## Problem statement
Of the lines below, copy those that hold the word "function".

START Excerpted records

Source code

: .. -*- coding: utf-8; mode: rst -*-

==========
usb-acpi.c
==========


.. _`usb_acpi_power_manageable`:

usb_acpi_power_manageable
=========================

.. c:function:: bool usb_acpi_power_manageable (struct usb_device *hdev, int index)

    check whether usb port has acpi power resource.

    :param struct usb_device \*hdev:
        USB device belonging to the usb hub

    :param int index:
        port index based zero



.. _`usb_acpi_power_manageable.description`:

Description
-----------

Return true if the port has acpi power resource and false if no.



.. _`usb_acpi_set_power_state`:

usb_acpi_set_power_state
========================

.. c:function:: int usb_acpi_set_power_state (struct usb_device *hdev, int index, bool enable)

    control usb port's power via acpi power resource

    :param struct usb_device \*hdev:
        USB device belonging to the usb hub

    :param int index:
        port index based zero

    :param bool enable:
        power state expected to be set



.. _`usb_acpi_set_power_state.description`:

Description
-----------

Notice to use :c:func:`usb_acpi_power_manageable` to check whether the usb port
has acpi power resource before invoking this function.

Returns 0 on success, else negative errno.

END Excerpted records

## Answer for this exercise
.. c:function:: bool usb_acpi_power_manageable (struct usb_device *hdev, int index)
.. c:function:: int usb_acpi_set_power_state (struct usb_device *hdev, int index, bool enable)
has acpi power resource before invoking this function.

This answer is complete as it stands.